Lorsque ce sera terminé, les nouveaux propriétaires disposeront des actes. Ils auront des titres. Ils auront des avocats. Et toute tentative de revenir en arrière sera confrontée à la même réponse que celle utilisée par les oligarques russes lorsque quelqu'un a voulu leur reprendre ce qu'ils avaient volé : "Tout est légal. Voici les documents."
Ce qui est en jeu
Cuba est un petit pays, mais ses atouts sont considérables : terres agricoles, littoral côtier, infrastructure hôtelière, installations industrielles, capital humain qualifié. Tout cela est aujourd'hui, en théorie, la propriété du peuple cubain.

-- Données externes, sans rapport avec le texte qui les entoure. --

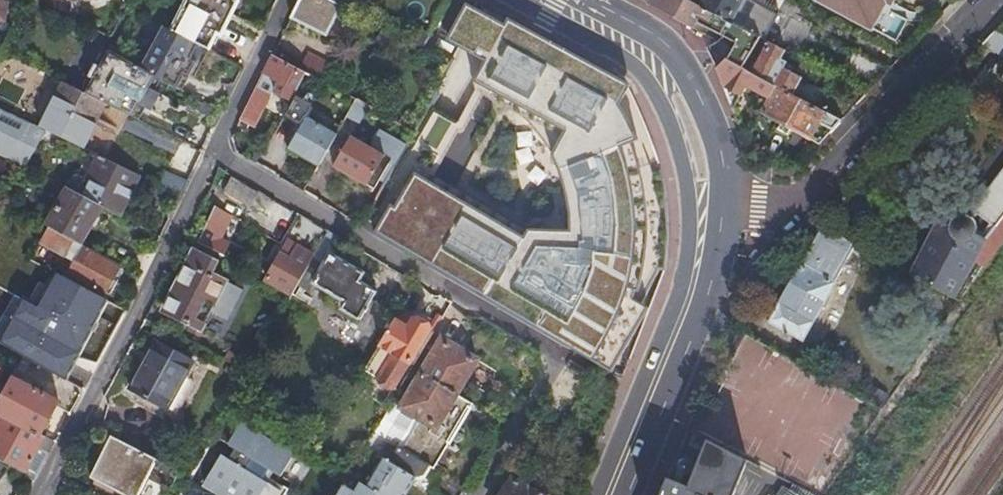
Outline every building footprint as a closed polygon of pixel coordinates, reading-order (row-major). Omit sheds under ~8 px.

Les 176 mesures sont le mécanisme pour transférer cette richesse à quelques mains. Pas à celles de l'entrepreneur qui a monté son entreprise à partir de rien, pas au paysan qui travaille la terre depuis des décennies, pas au médecin qui a été payé en pesos toute sa vie.
Aux mains de ceux qui avait déjà le pouvoir. Sauf qu'à présent, avec des titres de propriété.
Les Soviétiques ont mis dix ans à comprendre ce qui leur était arrivé. D'ici là, les actifs n'avaient plus de propriétaire récupérable.
Cuba a l'avantage que le processus vient juste de commencer. Elle a l'exemple de la Russie pour ne pas avoir besoin de répéter l'erreur.
Archivé dans :
Article d'opinion: Las declaraciones y opiniones expresadas en este artículo son de exclusiva responsabilidad de su autor y no representan necesariamente el punto de vista de CiberCuba.